++++ LISTED RECORDS ++++

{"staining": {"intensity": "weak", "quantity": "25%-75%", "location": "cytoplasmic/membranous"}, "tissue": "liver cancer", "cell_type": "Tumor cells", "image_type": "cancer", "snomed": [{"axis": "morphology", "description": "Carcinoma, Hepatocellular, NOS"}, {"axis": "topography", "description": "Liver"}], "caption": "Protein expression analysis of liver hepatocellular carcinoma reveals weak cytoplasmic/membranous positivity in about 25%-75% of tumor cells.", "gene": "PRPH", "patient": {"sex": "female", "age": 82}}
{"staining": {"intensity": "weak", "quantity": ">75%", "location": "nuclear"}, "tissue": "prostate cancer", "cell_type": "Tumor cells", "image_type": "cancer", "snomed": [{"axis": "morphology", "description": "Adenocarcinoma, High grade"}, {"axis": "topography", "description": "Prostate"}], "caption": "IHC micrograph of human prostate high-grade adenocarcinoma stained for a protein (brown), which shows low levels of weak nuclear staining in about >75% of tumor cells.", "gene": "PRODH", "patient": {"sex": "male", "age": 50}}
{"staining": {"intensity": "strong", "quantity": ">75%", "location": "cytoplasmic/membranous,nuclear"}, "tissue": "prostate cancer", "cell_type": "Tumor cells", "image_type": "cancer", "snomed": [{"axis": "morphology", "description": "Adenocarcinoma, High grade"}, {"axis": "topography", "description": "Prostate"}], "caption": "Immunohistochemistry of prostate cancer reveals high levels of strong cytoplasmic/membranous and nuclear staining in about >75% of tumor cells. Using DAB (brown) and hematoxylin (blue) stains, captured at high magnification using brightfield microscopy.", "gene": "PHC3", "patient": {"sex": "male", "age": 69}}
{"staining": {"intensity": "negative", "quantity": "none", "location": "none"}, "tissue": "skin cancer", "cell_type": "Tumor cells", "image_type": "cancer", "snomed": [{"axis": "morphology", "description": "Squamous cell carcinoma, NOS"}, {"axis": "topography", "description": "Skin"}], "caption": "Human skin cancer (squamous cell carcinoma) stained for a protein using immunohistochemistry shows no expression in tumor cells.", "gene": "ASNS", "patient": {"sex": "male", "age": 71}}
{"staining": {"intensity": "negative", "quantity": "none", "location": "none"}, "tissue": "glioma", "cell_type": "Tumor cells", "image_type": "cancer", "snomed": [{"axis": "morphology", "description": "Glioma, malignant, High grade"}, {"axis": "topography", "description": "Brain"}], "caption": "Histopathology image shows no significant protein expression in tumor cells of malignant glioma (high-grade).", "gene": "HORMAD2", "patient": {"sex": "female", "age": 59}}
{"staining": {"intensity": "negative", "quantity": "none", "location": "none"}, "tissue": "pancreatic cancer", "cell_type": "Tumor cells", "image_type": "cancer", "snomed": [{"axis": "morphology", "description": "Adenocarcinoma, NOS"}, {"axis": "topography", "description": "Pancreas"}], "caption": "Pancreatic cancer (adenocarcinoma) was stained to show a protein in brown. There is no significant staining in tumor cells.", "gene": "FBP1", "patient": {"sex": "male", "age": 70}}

++++

Output the data in full, precisely as it appears above.

*ANSWER FOR THE TASK*:
{"staining": {"intensity": "weak", "quantity": "25%-75%", "location": "cytoplasmic/membranous"}, "tissue": "liver cancer", "cell_type": "Tumor cells", "image_type": "cancer", "snomed": [{"axis": "morphology", "description": "Carcinoma, Hepatocellular, NOS"}, {"axis": "topography", "description": "Liver"}], "caption": "Protein expression analysis of liver hepatocellular carcinoma reveals weak cytoplasmic/membranous positivity in about 25%-75% of tumor cells.", "gene": "PRPH", "patient": {"sex": "female", "age": 82}}
{"staining": {"intensity": "weak", "quantity": ">75%", "location": "nuclear"}, "tissue": "prostate cancer", "cell_type": "Tumor cells", "image_type": "cancer", "snomed": [{"axis": "morphology", "description": "Adenocarcinoma, High grade"}, {"axis": "topography", "description": "Prostate"}], "caption": "IHC micrograph of human prostate high-grade adenocarcinoma stained for a protein (brown), which shows low levels of weak nuclear staining in about >75% of tumor cells.", "gene": "PRODH", "patient": {"sex": "male", "age": 50}}
{"staining": {"intensity": "strong", "quantity": ">75%", "location": "cytoplasmic/membranous,nuclear"}, "tissue": "prostate cancer", "cell_type": "Tumor cells", "image_type": "cancer", "snomed": [{"axis": "morphology", "description": "Adenocarcinoma, High grade"}, {"axis": "topography", "description": "Prostate"}], "caption": "Immunohistochemistry of prostate cancer reveals high levels of strong cytoplasmic/membranous and nuclear staining in about >75% of tumor cells. Using DAB (brown) and hematoxylin (blue) stains, captured at high magnification using brightfield microscopy.", "gene": "PHC3", "patient": {"sex": "male", "age": 69}}
{"staining": {"intensity": "negative", "quantity": "none", "location": "none"}, "tissue": "skin cancer", "cell_type": "Tumor cells", "image_type": "cancer", "snomed": [{"axis": "morphology", "description": "Squamous cell carcinoma, NOS"}, {"axis": "topography", "description": "Skin"}], "caption": "Human skin cancer (squamous cell carcinoma) stained for a protein using immunohistochemistry shows no expression in tumor cells.", "gene": "ASNS", "patient": {"sex": "male", "age": 71}}
{"staining": {"intensity": "negative", "quantity": "none", "location": "none"}, "tissue": "glioma", "cell_type": "Tumor cells", "image_type": "cancer", "snomed": [{"axis": "morphology", "description": "Glioma, malignant, High grade"}, {"axis": "topography", "description": "Brain"}], "caption": "Histopathology image shows no significant protein expression in tumor cells of malignant glioma (high-grade).", "gene": "HORMAD2", "patient": {"sex": "female", "age": 59}}
{"staining": {"intensity": "negative", "quantity": "none", "location": "none"}, "tissue": "pancreatic cancer", "cell_type": "Tumor cells", "image_type": "cancer", "snomed": [{"axis": "morphology", "description": "Adenocarcinoma, NOS"}, {"axis": "topography", "description": "Pancreas"}], "caption": "Pancreatic cancer (adenocarcinoma) was stained to show a protein in brown. There is no significant staining in tumor cells.", "gene": "FBP1", "patient": {"sex": "male", "age": 70}}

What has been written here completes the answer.